Task goal: Reproduce the text of each of the entries below without changing a character, and leave the pictures out of your answer.

Records shown:
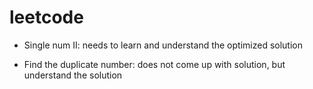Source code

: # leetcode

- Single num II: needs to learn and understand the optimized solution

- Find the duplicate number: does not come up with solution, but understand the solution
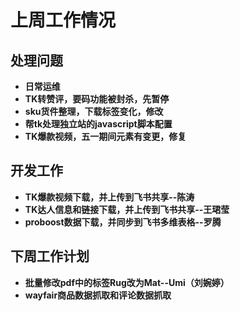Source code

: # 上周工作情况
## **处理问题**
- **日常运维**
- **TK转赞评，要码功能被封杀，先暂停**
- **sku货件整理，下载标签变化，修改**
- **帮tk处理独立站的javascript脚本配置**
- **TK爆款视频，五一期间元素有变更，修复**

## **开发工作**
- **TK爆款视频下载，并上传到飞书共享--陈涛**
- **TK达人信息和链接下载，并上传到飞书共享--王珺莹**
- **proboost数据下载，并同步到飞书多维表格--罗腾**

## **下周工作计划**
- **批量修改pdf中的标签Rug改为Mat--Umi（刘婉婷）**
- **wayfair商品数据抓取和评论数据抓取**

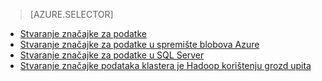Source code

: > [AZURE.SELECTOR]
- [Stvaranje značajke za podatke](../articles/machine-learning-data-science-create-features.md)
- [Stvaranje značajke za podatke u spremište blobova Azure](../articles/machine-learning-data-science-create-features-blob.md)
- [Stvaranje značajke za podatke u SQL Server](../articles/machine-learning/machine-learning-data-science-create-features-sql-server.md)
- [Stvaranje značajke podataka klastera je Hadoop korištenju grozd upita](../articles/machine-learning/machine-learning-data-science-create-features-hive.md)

Reply:
Source code

: # leetcode

- Single num II: needs to learn and understand the optimized solution

- Find the duplicate number: does not come up with solution, but understand the solution
Source code

: # 上周工作情况
## **处理问题**
- **日常运维**
- **TK转赞评，要码功能被封杀，先暂停**
- **sku货件整理，下载标签变化，修改**
- **帮tk处理独立站的javascript脚本配置**
- **TK爆款视频，五一期间元素有变更，修复**

## **开发工作**
- **TK爆款视频下载，并上传到飞书共享--陈涛**
- **TK达人信息和链接下载，并上传到飞书共享--王珺莹**
- **proboost数据下载，并同步到飞书多维表格--罗腾**

## **下周工作计划**
- **批量修改pdf中的标签Rug改为Mat--Umi（刘婉婷）**
- **wayfair商品数据抓取和评论数据抓取**

Source code

: > [AZURE.SELECTOR]
- [Stvaranje značajke za podatke](../articles/machine-learning-data-science-create-features.md)
- [Stvaranje značajke za podatke u spremište blobova Azure](../articles/machine-learning-data-science-create-features-blob.md)
- [Stvaranje značajke za podatke u SQL Server](../articles/machine-learning/machine-learning-data-science-create-features-sql-server.md)
- [Stvaranje značajke podataka klastera je Hadoop korištenju grozd upita](../articles/machine-learning/machine-learning-data-science-create-features-hive.md)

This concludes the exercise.